その一環として、2014年11月28日MLFRD内大会議室において、ミャンマー地方電化に関するワークショップ「Energy Workshop on Rural Electrification in Myanmar」が、PARIとMLFRDにより共催された。ワークショップの第1の目的は、ミャンマー国地方電化に関する課題を議論し明確にしたうえで、将来的な政策の選択肢に示唆を得ることであった。そのために、PARIはこれまでのERIA委託研究の現段階での成果について発表することとした。また、MLFRD・関連省庁及び民間からの参加者は、現状の政策及び今後の期待について説明することが期待された。
第2の目的は、さまざまな省庁や民間セクターなど組織の垣根を越えた議論の場を提供することを通じて、確かな現実認識に基づいた政策立案、政策議論の透明性の確保、人的資源の更なる伸長、関係者間での知見の広範な共有の糧を得る事であった。これらの目的意識は、事前にMLFRDによってMEP等の関係各省庁や利害関係者に周知され、MLFRDを事務局として入念な準備が進められた。当日は関連省庁の行政官、ミャンマーエンジニアリング協会(Myanmar Engineering Society, MES)等の民間から50名を超える参加者が集い、活発な議論が展開された。
ミャンマー地方電化のポイント
冒頭、Tin Ngwe副大臣(MLFRD)より、同省のワークショップへの期待が表明された。電力は今後のミャンマーの経済発展の基礎となるべきものである。にもかかわらず、エネルギー貧困の課題は同国で依然小さくない。従がって、地方電化を進めていくことは、非常に優先度の高い政策課題である。このためには、基幹送電線の延伸努力を続けていくことに加え、ソーラーホームシステム(Solar Home System, SHS)などオフグリッド電源の導入・普及を図る必要がある。現状では、様々な援助機関が入り乱れており、同省としても交通整理が必要と考えていたところである3。今回のワークショップを通じて、今後の実効的な地方電化プログラムを構築する糧としていきたいとのことであった。
次に、芳川特任教授(PARI)からは実施中の研究プロジェクトの概要が説明された。ミャンマーで電化率向上を戦略的に達成するためには、広い国土を3地域にゾーニングすることが重要である。第1に、基幹送電線の延伸でカバーする”On-Grid”地域。この地域は、既存のJICA電力マスタープランで取り上げられている。第2に、基幹グリッドの延伸に、取り急ぎ、頼ることのできない、”Off-Grid”地域。ここでは、小水力発電などの分散型発電を用いることとなる。第3に、国境周辺の”Border”地域については、タイや中国等の隣国との経済取引を通じて、電化率を向上させることが可能である。例えば、電力輸入はその典型的な事例であるし、クロスボーダーIPP4の活用を通じて電源開発をすることも重要となる。

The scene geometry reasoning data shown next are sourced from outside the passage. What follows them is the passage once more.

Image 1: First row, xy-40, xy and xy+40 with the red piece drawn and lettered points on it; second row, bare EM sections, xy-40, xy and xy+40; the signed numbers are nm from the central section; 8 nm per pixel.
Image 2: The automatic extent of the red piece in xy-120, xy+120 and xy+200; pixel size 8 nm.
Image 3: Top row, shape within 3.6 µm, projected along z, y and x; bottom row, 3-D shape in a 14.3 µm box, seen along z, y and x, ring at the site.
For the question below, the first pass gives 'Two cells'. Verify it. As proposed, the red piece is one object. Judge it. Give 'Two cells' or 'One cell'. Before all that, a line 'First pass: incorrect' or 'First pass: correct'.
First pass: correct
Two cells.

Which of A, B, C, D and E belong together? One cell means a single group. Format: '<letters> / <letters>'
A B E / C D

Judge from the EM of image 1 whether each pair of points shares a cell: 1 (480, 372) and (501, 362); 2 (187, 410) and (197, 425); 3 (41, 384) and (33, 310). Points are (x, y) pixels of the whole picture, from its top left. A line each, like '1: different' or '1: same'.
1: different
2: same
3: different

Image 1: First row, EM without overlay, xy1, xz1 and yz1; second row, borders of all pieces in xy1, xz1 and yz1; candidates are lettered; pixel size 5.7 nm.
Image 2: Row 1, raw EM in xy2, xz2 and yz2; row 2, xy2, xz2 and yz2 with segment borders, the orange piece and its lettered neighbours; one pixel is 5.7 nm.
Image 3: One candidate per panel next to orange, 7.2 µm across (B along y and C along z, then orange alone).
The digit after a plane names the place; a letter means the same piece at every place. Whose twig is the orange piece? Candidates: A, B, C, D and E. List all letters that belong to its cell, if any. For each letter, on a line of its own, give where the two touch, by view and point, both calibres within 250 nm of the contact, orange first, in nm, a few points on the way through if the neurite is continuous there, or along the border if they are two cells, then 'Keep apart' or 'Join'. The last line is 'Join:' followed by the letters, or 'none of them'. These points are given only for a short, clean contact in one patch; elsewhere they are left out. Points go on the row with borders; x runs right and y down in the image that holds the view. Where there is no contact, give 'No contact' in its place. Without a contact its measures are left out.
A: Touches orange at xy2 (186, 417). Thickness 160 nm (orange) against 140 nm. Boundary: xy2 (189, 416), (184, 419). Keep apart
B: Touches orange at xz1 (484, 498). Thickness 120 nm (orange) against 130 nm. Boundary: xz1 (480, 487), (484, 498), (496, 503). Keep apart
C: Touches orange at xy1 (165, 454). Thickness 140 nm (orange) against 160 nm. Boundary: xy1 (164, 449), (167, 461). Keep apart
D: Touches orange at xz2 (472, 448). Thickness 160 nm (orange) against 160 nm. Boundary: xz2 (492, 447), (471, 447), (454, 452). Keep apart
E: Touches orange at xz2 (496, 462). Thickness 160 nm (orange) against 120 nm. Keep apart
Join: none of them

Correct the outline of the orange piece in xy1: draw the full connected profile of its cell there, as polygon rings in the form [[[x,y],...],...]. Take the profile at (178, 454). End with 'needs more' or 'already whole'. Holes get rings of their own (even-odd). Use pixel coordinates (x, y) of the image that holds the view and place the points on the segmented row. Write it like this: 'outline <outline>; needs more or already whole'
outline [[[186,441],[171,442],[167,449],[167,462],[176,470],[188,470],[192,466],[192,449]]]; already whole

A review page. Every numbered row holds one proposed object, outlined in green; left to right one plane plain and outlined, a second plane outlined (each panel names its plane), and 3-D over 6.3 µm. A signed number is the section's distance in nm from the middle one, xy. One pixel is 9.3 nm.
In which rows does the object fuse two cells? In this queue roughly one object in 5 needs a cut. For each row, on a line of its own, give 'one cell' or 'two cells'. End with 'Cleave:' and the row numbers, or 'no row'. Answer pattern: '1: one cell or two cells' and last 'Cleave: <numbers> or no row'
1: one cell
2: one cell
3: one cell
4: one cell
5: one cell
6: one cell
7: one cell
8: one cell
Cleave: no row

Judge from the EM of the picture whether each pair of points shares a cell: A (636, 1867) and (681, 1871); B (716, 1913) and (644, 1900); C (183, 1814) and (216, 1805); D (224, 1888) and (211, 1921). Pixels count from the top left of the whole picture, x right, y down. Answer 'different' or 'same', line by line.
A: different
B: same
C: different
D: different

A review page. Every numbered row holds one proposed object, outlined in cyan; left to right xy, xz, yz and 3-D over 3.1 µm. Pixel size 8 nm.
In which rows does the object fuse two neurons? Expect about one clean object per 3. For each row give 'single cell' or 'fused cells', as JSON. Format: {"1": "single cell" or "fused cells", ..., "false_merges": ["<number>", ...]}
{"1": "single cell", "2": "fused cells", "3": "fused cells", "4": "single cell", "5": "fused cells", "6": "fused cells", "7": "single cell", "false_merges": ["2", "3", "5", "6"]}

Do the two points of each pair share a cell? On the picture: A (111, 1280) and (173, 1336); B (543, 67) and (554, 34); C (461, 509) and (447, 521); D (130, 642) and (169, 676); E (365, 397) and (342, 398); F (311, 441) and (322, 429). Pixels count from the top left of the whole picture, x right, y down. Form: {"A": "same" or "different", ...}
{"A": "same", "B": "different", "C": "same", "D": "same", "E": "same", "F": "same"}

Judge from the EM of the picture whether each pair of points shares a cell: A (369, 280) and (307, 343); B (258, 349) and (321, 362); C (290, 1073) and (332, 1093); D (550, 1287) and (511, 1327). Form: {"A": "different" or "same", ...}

アセアン経済共同体(ASEAN Economic Community, AEC)発足を2015年末に控えた今、域内経済統合は強調して強調され過ぎることはない。とりわけ、中国やインドといった大国に囲まれ、隣国の経済活力を取り込むという観点で、ミャンマーには地政学的な優位性がある。そのためには、”Border”地域における経済活動の活性化というポイントに加え、多くの人口が住まう”Off-Grid”地域における内需を拡大することが決定的に重要となる。そこで、本プロジェクトでは、”Off-Grid”と”Border”の両地域に着目し電化戦略を研究してきた。最終的には、電化戦略シナリオの選択肢を国家エネルギー管理委員会(National Energy Management Committee, NEMC)に提出することが目標であることが表明された。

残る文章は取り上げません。